Ready in 1 hour, 30 minutes
I’m one of those bread people. The kind that thinks a meal isn’t a meal unless there is a basket of something carb-tastic on the table. The kind that fills up on yummy, warm bread before the entree ever comes at a restaurant. I tried to do the no-carb thing back when the craze was at it’s height (and when I was 19 and didn’t know any better), and I lasted about thirty seconds before I desperately needed some bread. Now-a-days, I mostly try to stick to whole grains, but there are two places where I give myself a pass and stick with good ole white flour—pizza crust and breadsticks.
I can (and have) made breadsticks and pizza crust using whole grain flours, and they’re tasty, but they never compare to white flour ones. I love cooking and baking with whole grains, but I don’t care how much of a master you are in the kitchen, 100% whole grain foods taste different from refined grains. It’s not good or bad (tastewise—nutritionally, whole grains definitely win). It’s just different. I like some foods made with nutty, hearty whole grains. And I like others made with fluffy, all-purpose flour. And these breadsticks, I quite like them with a big ole heap of white flour.
This breadstick recipe is actually exactly the same as my pizza crust recipe, it just goes through a different process. This is such a good all-around Italian-flavored dough that it works for breadsticks, pizzas, and cheesy bread (yum). I’ve been tweaking and perfecting this recipe for years—and man, it’s good! We make it every single week in one form or another, and both Craig and I have the recipe memorized by heart. We make it in the mixer. We make it the bread machine (on the dough cycle). It’s pretty much fool-proof!
During the growing season, I flavor this with fresh basil, oregano and chives, but it works equally as well with dried herbs in the middle of winter. You could also leave them out all together and still have a delicious, delicious breadstick on your hands. I’ve even been known to leave out the garlic, too, and add a touch more sweetener and use the dough as a crust for a dessert pizza.

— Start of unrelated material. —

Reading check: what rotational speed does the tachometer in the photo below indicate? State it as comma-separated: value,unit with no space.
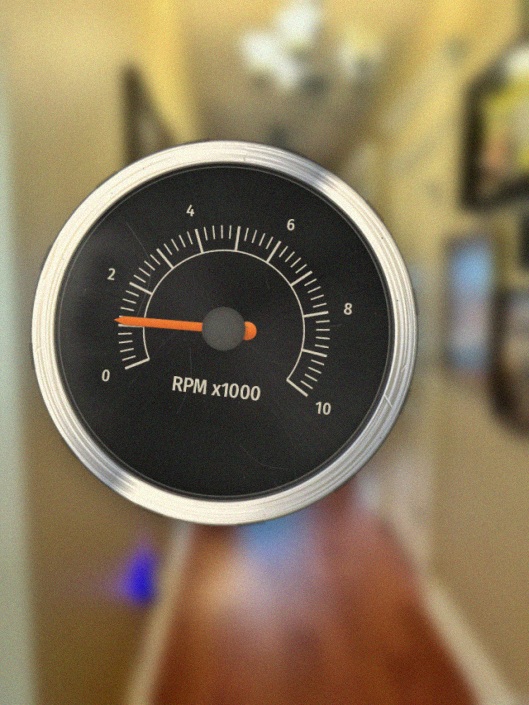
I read 1100,rpm
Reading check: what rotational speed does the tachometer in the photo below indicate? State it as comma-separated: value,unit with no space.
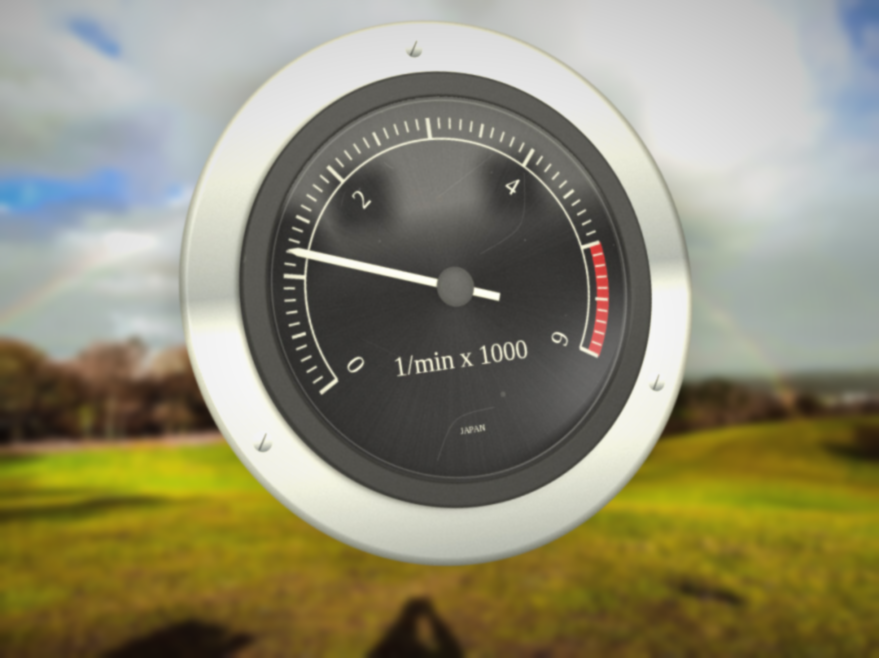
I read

You can serve these breadsticks with marinara, ranch, or cheese sauce to dip in. You can also leave them naked (they’re that good). Or you can do what I do, and mix up a dippy seasoned olive oil. I just put about a teaspoon of Italian seasoning and a quarter teaspoon of garlic salt in a small bowl, and top it with a couple of tablespoons of really good olive oil. It’s the best breadstick dip on the planet!